Sunday, April 3, 2011

Parallel - Wonder and Knowledge


First Shake-Speare:
"Wonder on, till truth make all things plain."
  A Midsummer Night's Dream 5.1.127

"All this amazement I can qualify,
when after that the holy rites are ended
I'll tell you largely of fair Hero's death.
Meantime let wonder seem familiar,"  (see the comment below for explanation)
    Much Ado About Nothing 5.4.67-70

"Feed yourselves with questioning
That [with] reason wonder may diminish"
   As You Like It 5.4.137-8

And now Bacon:
"Make wonders plain, not plain things wonders."
   Natural History
"Wonder (which is the seed of knowledge)
... wonder, which is broken knowledge"
   The Advancement of Learning
"After wondering men begin to philosophise"
  The Promus 227

Cockburn's comment:
"Bacon stresses the point that wonder leads us to knowledge. He describes wonder as "broken knowledge" because if our knowledge were whole we would no longer wonder.

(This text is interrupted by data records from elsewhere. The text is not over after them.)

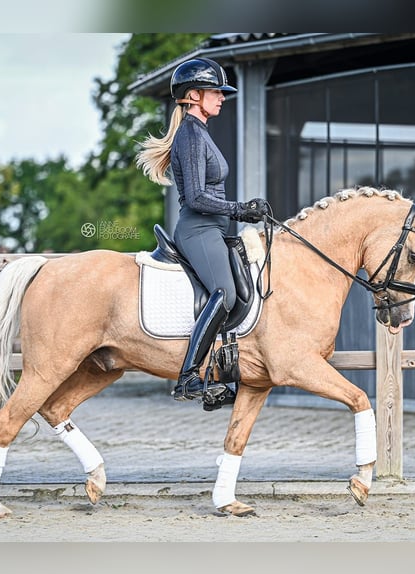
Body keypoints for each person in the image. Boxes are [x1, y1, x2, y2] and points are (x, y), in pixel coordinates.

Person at [136, 57, 269, 404]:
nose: (222, 97)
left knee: (243, 289)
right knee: (224, 292)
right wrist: (241, 210)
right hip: (198, 229)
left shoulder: (200, 133)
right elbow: (196, 197)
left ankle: (229, 368)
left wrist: (243, 211)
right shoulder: (191, 135)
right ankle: (189, 378)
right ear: (194, 95)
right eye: (216, 91)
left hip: (214, 228)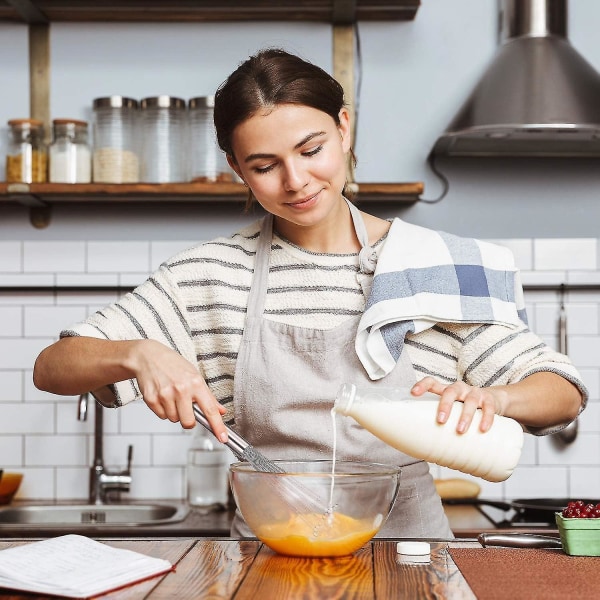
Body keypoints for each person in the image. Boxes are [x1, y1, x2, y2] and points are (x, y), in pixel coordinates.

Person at [34, 48, 586, 539]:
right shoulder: (210, 275)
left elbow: (562, 393)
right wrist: (137, 352)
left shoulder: (433, 264)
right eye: (264, 165)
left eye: (311, 149)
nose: (295, 180)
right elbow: (52, 367)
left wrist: (500, 399)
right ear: (237, 169)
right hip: (268, 557)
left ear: (344, 128)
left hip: (411, 553)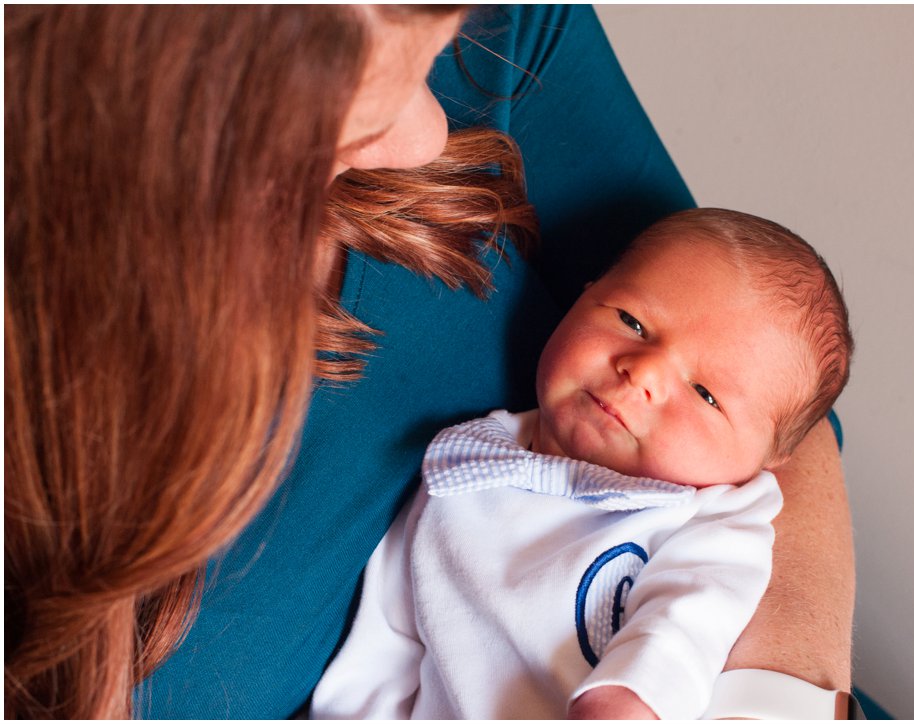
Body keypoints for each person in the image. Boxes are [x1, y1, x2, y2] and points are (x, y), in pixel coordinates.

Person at [6, 6, 855, 720]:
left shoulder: (496, 35)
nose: (431, 133)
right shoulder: (467, 466)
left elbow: (779, 389)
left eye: (436, 49)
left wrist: (762, 701)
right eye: (356, 92)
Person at [309, 208, 853, 720]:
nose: (642, 372)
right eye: (632, 321)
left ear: (768, 460)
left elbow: (691, 613)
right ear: (584, 295)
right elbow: (387, 642)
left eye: (707, 394)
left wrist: (630, 697)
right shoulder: (464, 465)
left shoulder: (710, 518)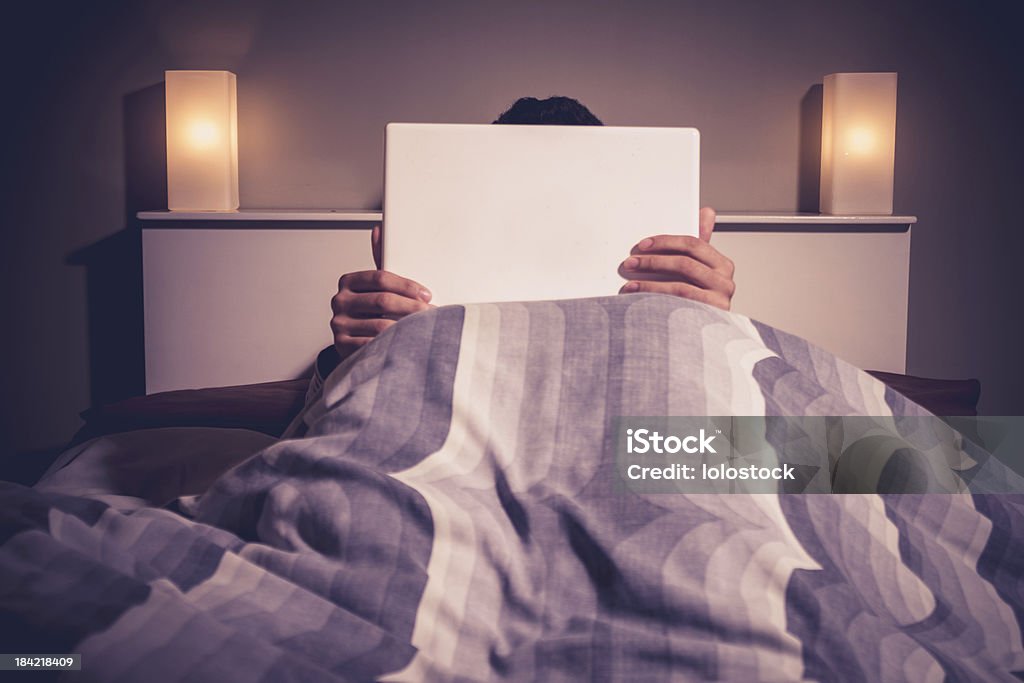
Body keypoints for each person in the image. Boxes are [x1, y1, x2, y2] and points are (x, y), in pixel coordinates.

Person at [324, 96, 736, 375]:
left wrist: (712, 341)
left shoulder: (676, 362)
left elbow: (792, 464)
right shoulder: (406, 359)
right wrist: (349, 365)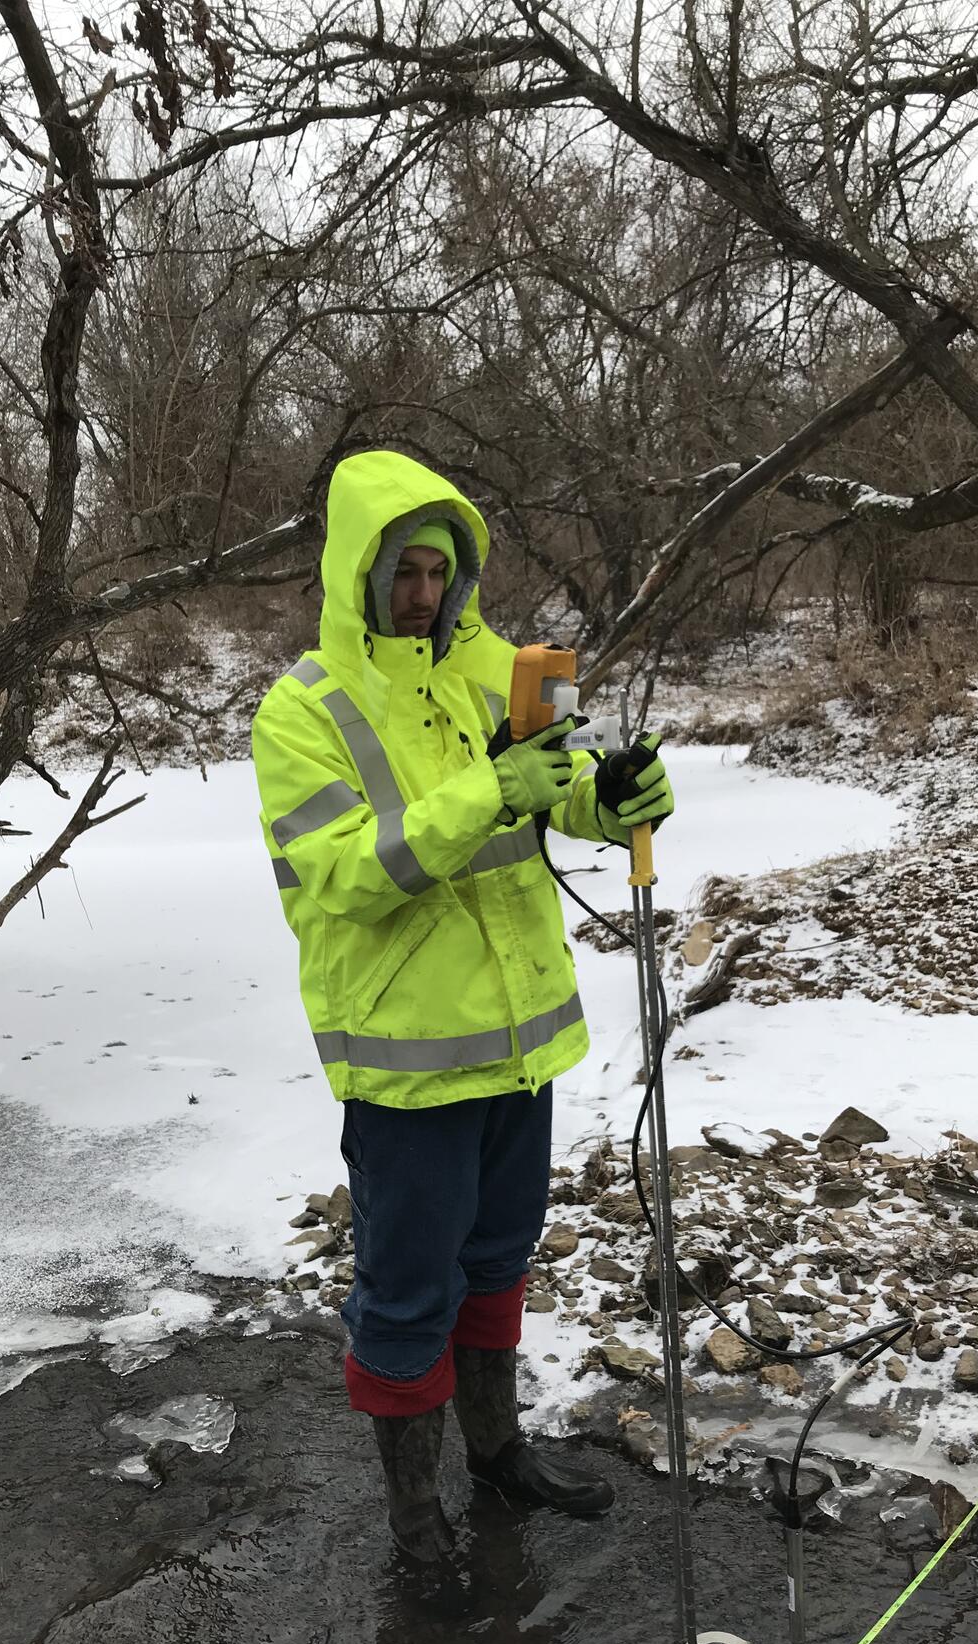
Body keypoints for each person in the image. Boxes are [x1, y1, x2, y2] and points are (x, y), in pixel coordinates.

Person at [252, 450, 673, 1562]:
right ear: (361, 568)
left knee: (498, 1259)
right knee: (404, 1293)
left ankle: (495, 1455)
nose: (425, 591)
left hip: (518, 1045)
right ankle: (415, 1517)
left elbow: (557, 786)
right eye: (404, 569)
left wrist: (612, 796)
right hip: (405, 1059)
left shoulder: (510, 665)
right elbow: (343, 869)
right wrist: (491, 790)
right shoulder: (304, 709)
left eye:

Shake-speare too stresses the progression from wonder to knowledge. An author who did not have Bacon's conceit in mind would be unlikely to express himself as in the three Shake-Speare texts. Line 70 in Much Ado means "treat these surprises as natural matters" - because their wonder was about to be converted into knowledge."


2 comments:

  1. The idea “from wonder to knowledge” is probably taken of Aristotel.
    This is a proper passage from his Metathysics:

    For it is owing to their WONDER THAT MEN BOTH NOW BEGIN and at first BEGAN TO PHILOSOPHIZE; they wondered originally at the obvious difficulties, then advanced little by little and stated difficulties about the greater matters, e.g. about the phenomena of the moon and those of the sun and of the stars, and about the genesis of the universe. And a man who is PUZZLED and WONDERS THINKS HIMSELF IGNORANT (whence even the lover of myth is in a sense a lover of Wisdom, for the myth is composed of wonders); therefore since THEY PHILOSOPHIZED ORDER TO ESCAPE FROM IGNORANCE, evidently they were pursuing science in order to know, and not for any utilitarian end.

    In the Promus Bacon literally repeats the Aristotel’s thought.

    ReplyDelete
  2. Thank you for this. Bacon clearly pickup up a lot of ideas from his readings of classical philosophy and literature. It makes me wish I had more time to read the same!